**Data below**
○ ○ ○ ○ ○ ○ ○

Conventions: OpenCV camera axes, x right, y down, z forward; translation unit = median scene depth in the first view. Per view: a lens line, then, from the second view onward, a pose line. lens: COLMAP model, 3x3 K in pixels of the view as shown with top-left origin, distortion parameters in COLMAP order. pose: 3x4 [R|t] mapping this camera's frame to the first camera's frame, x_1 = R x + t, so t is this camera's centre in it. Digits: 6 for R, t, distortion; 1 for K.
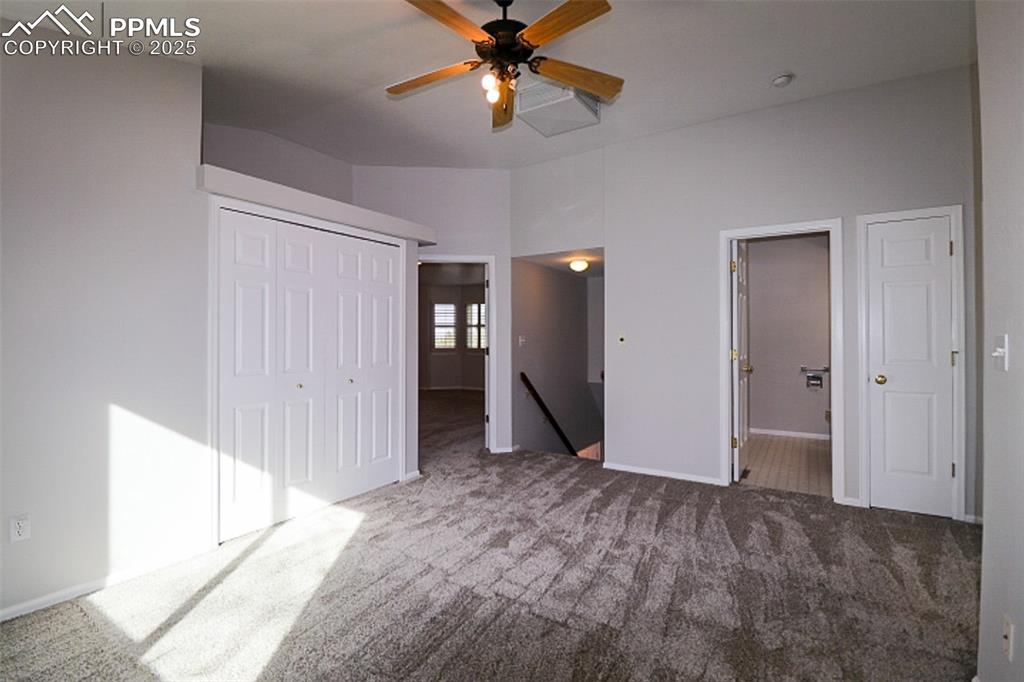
lens RADIAL K [[474.1, 0, 510.5], [0, 474.1, 335.4], [0, 0, 1]] dist [-0.004330, -0.009069]
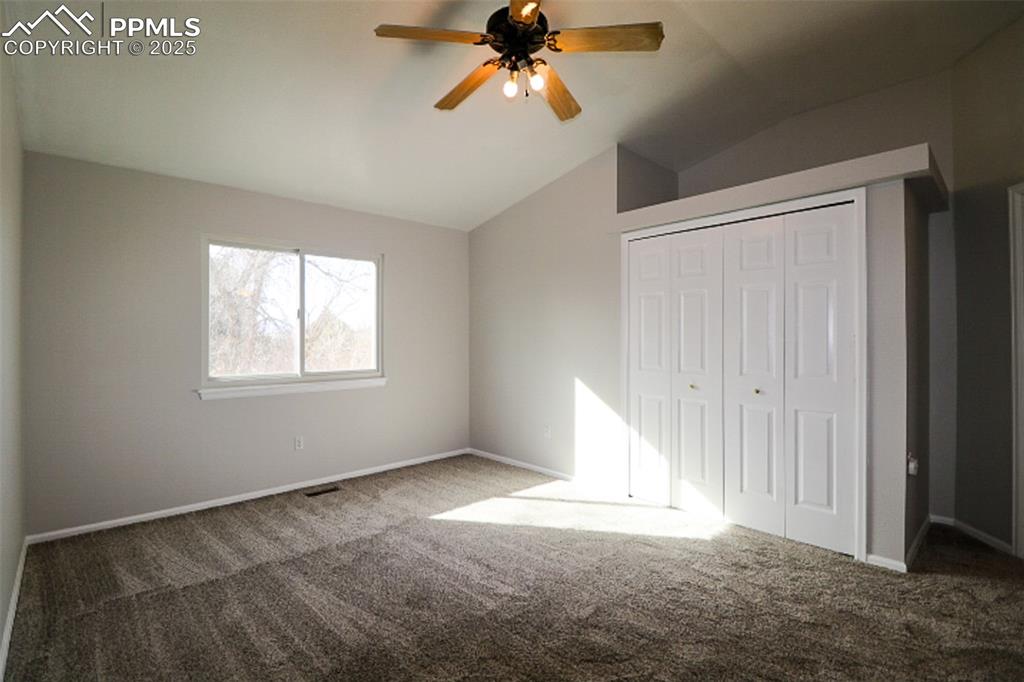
lens RADIAL K [[474.1, 0, 510.5], [0, 474.1, 335.4], [0, 0, 1]] dist [-0.004330, -0.009069]
pose [[-0.243350, -0.014192, -0.969835, 0.712786], [-0.008293, 0.999887, -0.012550, 0.016857], [0.969903, 0.004989, -0.243441, 0.957151]]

○ ○ ○ ○ ○ ○ ○

**What to work on**
Retype all the data exactly. Omit pictures.

**Task solution**
Conventions: OpenCV camera axes, x right, y down, z forward; translation unit = median scene depth in the first view. Per view: a lens line, then, from the second view onward, a pose line. lens: COLMAP model, 3x3 K in pixels of the view as shown with top-left origin, distortion parameters in COLMAP order. pose: 3x4 [R|t] mapping this camera's frame to the first camera's frame, x_1 = R x + t, so t is this camera's centre in it. Digits: 6 for R, t, distortion; 1 for K.
lens RADIAL K [[474.1, 0, 510.5], [0, 474.1, 335.4], [0, 0, 1]] dist [-0.004330, -0.009069]
lens RADIAL K [[474.1, 0, 510.5], [0, 474.1, 335.4], [0, 0, 1]] dist [-0.004330, -0.009069]
pose [[-0.243350, -0.014192, -0.969835, 0.712786], [-0.008293, 0.999887, -0.012550, 0.016857], [0.969903, 0.004989, -0.243441, 0.957151]]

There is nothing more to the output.